While younger generations may worry if Social Security will be available to them, older adults for the most part are not, the survey reveals. Eighty-one percent of advisors said their clients are counting on Social Security being part of their retirement portfolio; and only 26 percent of advisors said their clients expect to see reduced Social Security payments in the future. 

The other key findings of the survey centered on how retirement planners obtain information they need to best advise their clients.

Most importantly, advisors would like to find better ways to communicate the importance of various retirement options. This is especially true with health care and long term care, the two issues which customers say they feel the least knowledgeable.

Despite the reliance on digital resources in the workplace today, the largest percentage of advisors said they still preferred printed communication from financial services providers (cited by 32 percent to 36 percent, depending on the topic at hand). That is followed by financial service provider websites (cited by 26 percent to 30 percent).

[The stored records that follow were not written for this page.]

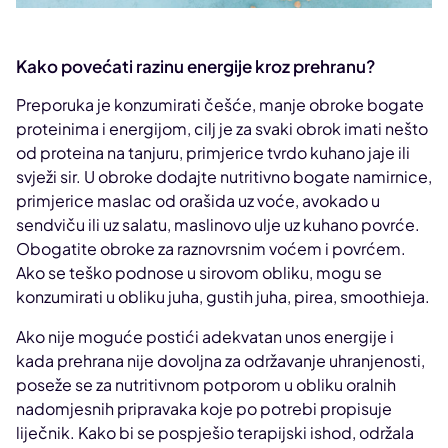
Kako povećati razinu energije kroz prehranu?
Preporuka je konzumirati češće, manje obroke bogate
proteinima i energijom, cilj je za svaki obrok imati nešto
od proteina na tanjuru, primjerice tvrdo kuhano jaje ili
svježi sir. U obroke dodajte nutritivno bogate namirnice,
primjerice maslac od orašida uz voće, avokado u
sendviču ili uz salatu, maslinovo ulje uz kuhano povrće.
Obogatite obroke za raznovrsnim voćem i povrćem.
Ako se teško podnose u sirovom obliku, mogu se
konzumirati u obliku juha, gustih juha, pirea, smoothieja.
Ako nije moguće postići adekvatan unos energije i
kada prehrana nije dovoljna za održavanje uhranjenosti,
poseže se za nutritivnom potporom u obliku oralnih
nadomjesnih pripravaka koje po potrebi propisuje
liječnik. Kako bi se pospješio terapijski ishod, održala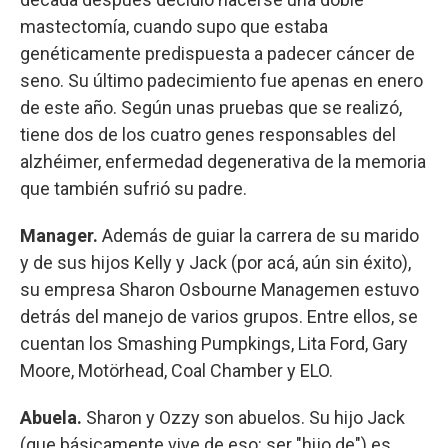
mastectomía, cuando supo que estaba
genéticamente predispuesta a padecer cáncer de
seno. Su último padecimiento fue apenas en enero
de este año. Según unas pruebas que se realizó,
tiene dos de los cuatro genes responsables del
alzhéimer, enfermedad degenerativa de la memoria
que también sufrió su padre.
Manager.
Además de guiar la carrera de su marido
y de sus hijos Kelly y Jack (por acá, aún sin éxito),
su empresa Sharon Osbourne Managemen estuvo
detrás del manejo de varios grupos. Entre ellos, se
cuentan los Smashing Pumpkings, Lita Ford, Gary
Moore, Motörhead, Coal Chamber y ELO.
Abuela.
Sharon y Ozzy son abuelos. Su hijo Jack
(que básicamente vive de eso: ser "hijo de") es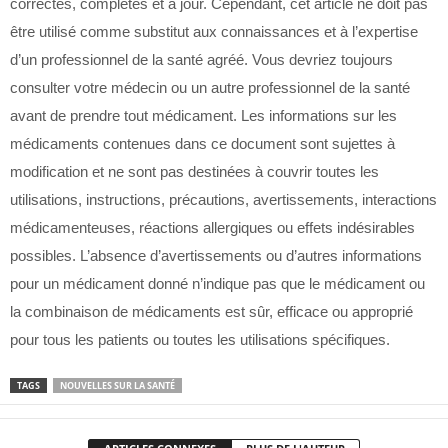
correctes, complètes et à jour. Cependant, cet article ne doit pas
être utilisé comme substitut aux connaissances et à l’expertise
d’un professionnel de la santé agréé. Vous devriez toujours
consulter votre médecin ou un autre professionnel de la santé
avant de prendre tout médicament. Les informations sur les
médicaments contenues dans ce document sont sujettes à
modification et ne sont pas destinées à couvrir toutes les
utilisations, instructions, précautions, avertissements, interactions
médicamenteuses, réactions allergiques ou effets indésirables
possibles. L’absence d’avertissements ou d’autres informations
pour un médicament donné n’indique pas que le médicament ou
la combinaison de médicaments est sûr, efficace ou approprié
pour tous les patients ou toutes les utilisations spécifiques.
TAGS
NOUVELLES SUR LA SANTÉ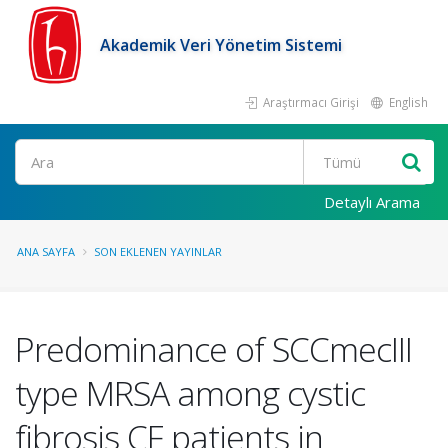
Akademik Veri Yönetim Sistemi
Araştırmacı Girişi
English
Ara
Detaylı Arama
ANA SAYFA
SON EKLENEN YAYINLAR
Predominance of SCCmecIII
type MRSA among cystic
fibrosis CF patients in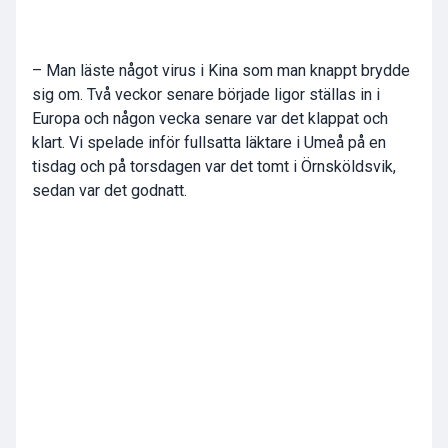
– Man läste något virus i Kina som man knappt brydde
sig om. Två veckor senare började ligor ställas in i
Europa och någon vecka senare var det klappat och
klart. Vi spelade inför fullsatta läktare i Umeå på en
tisdag och på torsdagen var det tomt i Örnsköldsvik,
sedan var det godnatt.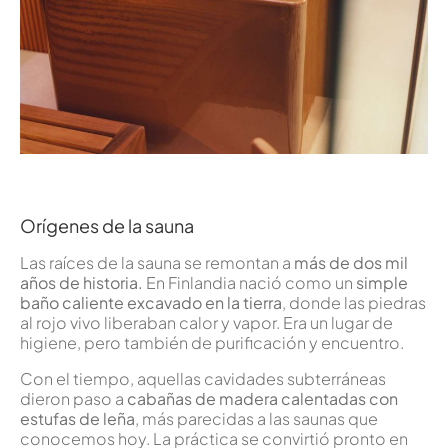
Orígenes de la sauna
Las raíces de la sauna se remontan a
más de dos mil
años de historia.
En Finlandia nació como un
simple
baño caliente excavado en la tierra
, donde las piedras
al rojo vivo liberaban calor y vapor. Era un lugar de
higiene, pero también de purificación y encuentro.
Con el tiempo, aquellas cavidades subterráneas
dieron paso a
cabañas de madera calentadas con
estufas de leña
, más parecidas a las saunas que
conocemos hoy. La práctica se convirtió pronto en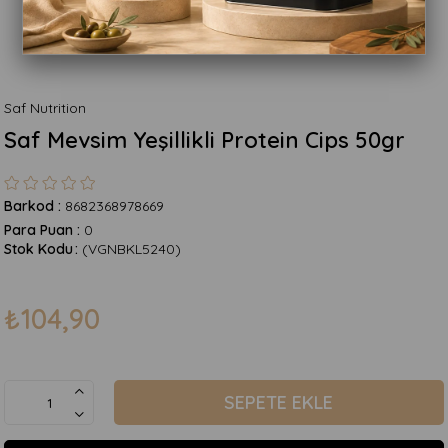
Saf Nutrition
Saf Mevsim Yeşillikli Protein Cips 50gr
Barkod
:
8682368978669
Para Puan
:
0
Stok Kodu
(VGNBKL5240)
₺104,90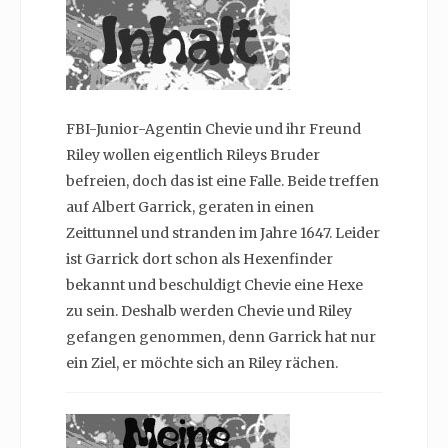
FBI-Junior-Agentin Chevie und ihr Freund
Riley wollen eigentlich Rileys Bruder
befreien, doch das ist eine Falle. Beide treffen
auf Albert Garrick, geraten in einen
Zeittunnel und stranden im Jahre 1647. Leider
ist Garrick dort schon als Hexenfinder
bekannt und beschuldigt Chevie eine Hexe
zu sein. Deshalb werden Chevie und Riley
gefangen genommen, denn Garrick hat nur
ein Ziel, er möchte sich an Riley rächen.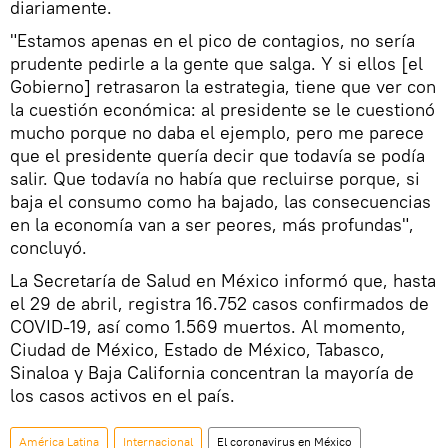
diariamente.
"Estamos apenas en el pico de contagios, no sería
prudente pedirle a la gente que salga. Y si ellos [el
Gobierno] retrasaron la estrategia, tiene que ver con
la cuestión económica: al presidente se le cuestionó
mucho porque no daba el ejemplo, pero me parece
que el presidente quería decir que todavía se podía
salir. Que todavía no había que recluirse porque, si
baja el consumo como ha bajado, las consecuencias
en la economía van a ser peores, más profundas",
concluyó.
La Secretaría de Salud en México informó que, hasta
el 29 de abril, registra 16.752 casos confirmados de
COVID-19, así como 1.569 muertos. Al momento,
Ciudad de México, Estado de México, Tabasco,
Sinaloa y Baja California concentran la mayoría de
los casos activos en el país.
América Latina
Internacional
El coronavirus en México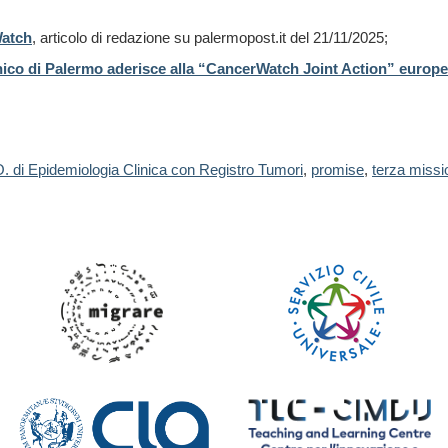
Watch
, articolo di redazione su palermopost.it del 21/11/2025;
cli­ni­co di Pa­ler­mo ade­ri­sce alla “Can­cer­Wat­ch Joint Ac­tion” eu­ro­p
. di Epidemiologia Clinica con Registro Tumori
,
promise
,
terza missi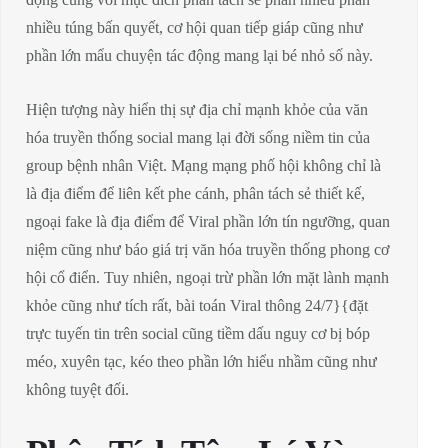
nhiều túng bấn quyết, cơ hội quan tiếp giáp cũng như
phần lớn mẩu chuyện tác động mang lại bé nhỏ số này.
Hiện tượng này hiển thị sự địa chỉ mạnh khỏe của văn
hóa truyền thống social mang lại đời sống niềm tin của
group bệnh nhân Việt. Mạng mạng phố hội không chỉ là
là địa điểm để liên kết phe cánh, phân tách sẻ thiết kế,
ngoại fake là địa điểm để Viral phần lớn tín ngưỡng, quan
niệm cũng như báo giá trị văn hóa truyền thống phong cơ
hội cổ điển. Tuy nhiên, ngoại trừ phần lớn mặt lành mạnh
khỏe cũng như tích rất, bài toán Viral thông 24/7}{đặt
trực tuyến tin trên social cũng tiềm dấu nguy cơ bị bóp
méo, xuyên tạc, kéo theo phần lớn hiểu nhầm cũng như
không tuyệt đối.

The least popular sources for retirement information overall are media websites (cited by 12 percent to 17 percent). Despite that, news sources (either print or online) are the most popular sources for information on Social Security benefits, programs, and changes, or for information on health care issues.

When it comes to clients, there is no substitute for face-to-face communication, Haidt said. “Clients don’t want retirement planners to just throw information at them, and leave it up to them to figure it all out.”